(Dataset entries)
________________________

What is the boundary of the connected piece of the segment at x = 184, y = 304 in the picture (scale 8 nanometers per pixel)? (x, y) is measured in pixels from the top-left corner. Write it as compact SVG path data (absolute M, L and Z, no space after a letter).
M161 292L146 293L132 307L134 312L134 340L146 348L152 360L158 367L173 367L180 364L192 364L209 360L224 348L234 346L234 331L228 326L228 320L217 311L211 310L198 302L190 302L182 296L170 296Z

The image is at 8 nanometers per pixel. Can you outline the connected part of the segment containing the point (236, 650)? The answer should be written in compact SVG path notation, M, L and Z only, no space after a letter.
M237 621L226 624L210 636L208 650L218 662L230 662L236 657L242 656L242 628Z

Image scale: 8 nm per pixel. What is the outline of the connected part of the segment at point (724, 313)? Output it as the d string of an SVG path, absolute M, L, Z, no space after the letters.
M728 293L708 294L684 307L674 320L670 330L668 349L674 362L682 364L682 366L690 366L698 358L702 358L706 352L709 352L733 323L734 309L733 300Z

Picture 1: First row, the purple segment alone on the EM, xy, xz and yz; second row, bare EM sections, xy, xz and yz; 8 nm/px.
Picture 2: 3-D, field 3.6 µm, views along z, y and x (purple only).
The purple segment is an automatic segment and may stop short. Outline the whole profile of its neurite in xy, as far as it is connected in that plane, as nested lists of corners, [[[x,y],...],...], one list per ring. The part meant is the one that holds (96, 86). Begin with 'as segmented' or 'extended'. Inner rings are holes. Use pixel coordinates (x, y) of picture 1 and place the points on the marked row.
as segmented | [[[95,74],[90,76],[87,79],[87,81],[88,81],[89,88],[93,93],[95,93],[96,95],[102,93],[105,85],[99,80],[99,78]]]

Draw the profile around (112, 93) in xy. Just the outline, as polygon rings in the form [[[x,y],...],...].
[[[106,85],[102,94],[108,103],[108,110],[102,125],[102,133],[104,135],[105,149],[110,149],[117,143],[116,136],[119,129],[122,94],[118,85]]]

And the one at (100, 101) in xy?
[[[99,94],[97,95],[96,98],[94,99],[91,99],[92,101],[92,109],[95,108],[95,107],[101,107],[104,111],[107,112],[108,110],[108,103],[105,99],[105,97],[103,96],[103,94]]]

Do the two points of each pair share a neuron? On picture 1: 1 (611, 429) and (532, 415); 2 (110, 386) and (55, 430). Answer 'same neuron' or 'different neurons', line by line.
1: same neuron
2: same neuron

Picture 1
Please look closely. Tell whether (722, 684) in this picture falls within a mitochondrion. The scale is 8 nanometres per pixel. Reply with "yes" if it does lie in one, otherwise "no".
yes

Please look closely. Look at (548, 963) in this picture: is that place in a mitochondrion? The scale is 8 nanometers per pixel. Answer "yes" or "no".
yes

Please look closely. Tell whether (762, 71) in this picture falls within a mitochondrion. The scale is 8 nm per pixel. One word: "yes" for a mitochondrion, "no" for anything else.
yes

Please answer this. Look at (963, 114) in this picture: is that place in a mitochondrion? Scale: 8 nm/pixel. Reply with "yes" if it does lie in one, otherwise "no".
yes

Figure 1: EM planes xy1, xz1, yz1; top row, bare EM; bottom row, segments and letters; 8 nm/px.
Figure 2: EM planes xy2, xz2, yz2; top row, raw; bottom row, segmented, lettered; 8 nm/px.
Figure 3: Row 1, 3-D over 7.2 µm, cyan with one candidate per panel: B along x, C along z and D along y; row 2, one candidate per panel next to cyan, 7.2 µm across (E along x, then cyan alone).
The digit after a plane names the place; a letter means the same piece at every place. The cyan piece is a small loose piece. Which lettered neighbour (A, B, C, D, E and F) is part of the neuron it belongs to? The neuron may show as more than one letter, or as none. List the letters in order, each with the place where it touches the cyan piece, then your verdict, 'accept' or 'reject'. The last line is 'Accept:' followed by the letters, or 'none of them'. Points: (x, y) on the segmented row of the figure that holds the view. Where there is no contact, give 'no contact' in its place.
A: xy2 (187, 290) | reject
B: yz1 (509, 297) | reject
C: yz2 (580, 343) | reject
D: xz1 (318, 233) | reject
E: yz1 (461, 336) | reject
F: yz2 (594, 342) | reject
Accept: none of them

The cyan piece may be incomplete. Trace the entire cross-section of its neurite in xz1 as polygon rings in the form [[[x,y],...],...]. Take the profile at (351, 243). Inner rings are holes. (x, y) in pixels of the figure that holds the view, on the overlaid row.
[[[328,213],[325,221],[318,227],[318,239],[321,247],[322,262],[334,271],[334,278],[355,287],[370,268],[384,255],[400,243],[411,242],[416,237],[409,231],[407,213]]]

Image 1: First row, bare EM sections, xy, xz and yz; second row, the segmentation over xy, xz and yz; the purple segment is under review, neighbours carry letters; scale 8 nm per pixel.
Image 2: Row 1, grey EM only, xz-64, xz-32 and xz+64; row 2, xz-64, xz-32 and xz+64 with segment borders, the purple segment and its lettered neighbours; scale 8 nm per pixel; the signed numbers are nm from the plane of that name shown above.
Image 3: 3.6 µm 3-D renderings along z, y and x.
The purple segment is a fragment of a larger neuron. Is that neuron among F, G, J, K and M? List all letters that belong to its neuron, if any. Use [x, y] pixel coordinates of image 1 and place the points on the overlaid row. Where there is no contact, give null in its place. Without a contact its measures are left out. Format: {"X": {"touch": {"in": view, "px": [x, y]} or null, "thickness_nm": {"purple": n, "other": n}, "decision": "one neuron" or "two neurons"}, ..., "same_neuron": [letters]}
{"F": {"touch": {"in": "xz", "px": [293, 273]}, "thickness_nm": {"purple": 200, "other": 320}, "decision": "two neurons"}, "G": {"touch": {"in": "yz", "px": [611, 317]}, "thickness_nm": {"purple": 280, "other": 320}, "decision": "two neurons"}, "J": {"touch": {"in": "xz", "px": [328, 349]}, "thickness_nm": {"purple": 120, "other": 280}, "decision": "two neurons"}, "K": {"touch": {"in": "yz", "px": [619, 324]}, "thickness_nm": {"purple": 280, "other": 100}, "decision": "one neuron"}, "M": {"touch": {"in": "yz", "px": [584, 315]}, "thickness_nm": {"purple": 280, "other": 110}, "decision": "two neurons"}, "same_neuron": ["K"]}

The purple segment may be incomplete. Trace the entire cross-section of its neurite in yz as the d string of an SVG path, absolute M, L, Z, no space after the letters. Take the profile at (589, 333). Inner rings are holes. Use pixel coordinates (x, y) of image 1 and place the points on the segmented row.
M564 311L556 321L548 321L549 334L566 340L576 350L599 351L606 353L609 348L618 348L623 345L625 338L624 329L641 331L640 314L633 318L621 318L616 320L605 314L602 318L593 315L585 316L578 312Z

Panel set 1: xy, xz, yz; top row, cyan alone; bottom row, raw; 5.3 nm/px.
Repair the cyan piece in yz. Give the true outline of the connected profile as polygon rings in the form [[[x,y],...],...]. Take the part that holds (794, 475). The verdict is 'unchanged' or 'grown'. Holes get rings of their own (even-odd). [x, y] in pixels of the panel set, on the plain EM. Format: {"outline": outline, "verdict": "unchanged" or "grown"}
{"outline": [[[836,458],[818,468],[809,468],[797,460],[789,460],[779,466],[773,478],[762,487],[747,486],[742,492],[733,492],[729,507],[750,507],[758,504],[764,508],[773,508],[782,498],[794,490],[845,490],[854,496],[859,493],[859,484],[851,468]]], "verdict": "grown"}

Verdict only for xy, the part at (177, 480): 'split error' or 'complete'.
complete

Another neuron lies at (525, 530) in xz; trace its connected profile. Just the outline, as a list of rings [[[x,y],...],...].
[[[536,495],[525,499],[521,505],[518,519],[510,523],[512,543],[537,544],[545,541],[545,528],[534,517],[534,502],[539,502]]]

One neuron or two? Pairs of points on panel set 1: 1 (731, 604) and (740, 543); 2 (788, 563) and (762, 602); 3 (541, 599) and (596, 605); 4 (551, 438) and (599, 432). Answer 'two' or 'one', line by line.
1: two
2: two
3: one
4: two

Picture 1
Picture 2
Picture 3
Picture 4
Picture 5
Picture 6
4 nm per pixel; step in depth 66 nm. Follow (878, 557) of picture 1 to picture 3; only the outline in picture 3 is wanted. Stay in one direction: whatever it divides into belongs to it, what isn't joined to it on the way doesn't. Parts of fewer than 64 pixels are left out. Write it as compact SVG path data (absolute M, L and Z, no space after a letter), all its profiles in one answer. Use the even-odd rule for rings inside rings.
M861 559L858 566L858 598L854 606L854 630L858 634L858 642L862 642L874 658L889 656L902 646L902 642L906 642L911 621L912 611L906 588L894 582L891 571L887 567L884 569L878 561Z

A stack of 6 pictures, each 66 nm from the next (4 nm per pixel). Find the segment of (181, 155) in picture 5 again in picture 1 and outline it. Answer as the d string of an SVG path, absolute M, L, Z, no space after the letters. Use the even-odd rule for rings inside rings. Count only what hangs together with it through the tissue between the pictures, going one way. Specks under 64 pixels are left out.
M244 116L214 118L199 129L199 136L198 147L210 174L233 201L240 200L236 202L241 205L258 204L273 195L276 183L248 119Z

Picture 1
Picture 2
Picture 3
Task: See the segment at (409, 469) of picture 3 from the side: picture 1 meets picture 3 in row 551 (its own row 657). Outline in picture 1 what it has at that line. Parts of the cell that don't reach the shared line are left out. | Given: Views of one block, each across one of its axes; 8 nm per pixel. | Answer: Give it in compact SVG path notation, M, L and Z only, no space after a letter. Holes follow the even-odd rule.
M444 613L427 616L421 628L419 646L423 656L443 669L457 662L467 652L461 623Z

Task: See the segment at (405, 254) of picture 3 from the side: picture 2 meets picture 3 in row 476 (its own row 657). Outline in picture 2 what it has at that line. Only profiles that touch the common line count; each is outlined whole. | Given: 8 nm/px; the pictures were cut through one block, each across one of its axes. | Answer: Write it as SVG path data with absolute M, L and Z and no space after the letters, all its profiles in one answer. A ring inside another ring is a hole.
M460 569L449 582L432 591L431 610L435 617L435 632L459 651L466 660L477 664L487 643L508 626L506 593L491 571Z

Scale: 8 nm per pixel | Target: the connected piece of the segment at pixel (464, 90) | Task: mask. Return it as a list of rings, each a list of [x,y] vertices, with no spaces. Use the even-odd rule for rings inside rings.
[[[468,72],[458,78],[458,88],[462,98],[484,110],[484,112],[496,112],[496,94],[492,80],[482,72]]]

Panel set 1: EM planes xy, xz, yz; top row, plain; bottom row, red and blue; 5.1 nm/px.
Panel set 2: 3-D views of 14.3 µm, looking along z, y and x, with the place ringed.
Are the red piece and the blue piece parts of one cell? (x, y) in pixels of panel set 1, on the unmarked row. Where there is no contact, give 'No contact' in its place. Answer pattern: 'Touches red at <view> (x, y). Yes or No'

________________________

◆ TASK INSTRUCTIONS:
Check the data for the word "alone" and pull out the lines that have it.

◆ COMPLETED EXERCISE:
Picture 1: First row, the purple segment alone on the EM, xy, xz and yz; second row, bare EM sections, xy, xz and yz; 8 nm/px.
Figure 3: Row 1, 3-D over 7.2 µm, cyan with one candidate per panel: B along x, C along z and D along y; row 2, one candidate per panel next to cyan, 7.2 µm across (E along x, then cyan alone).
Panel set 1: xy, xz, yz; top row, cyan alone; bottom row, raw; 5.3 nm/px.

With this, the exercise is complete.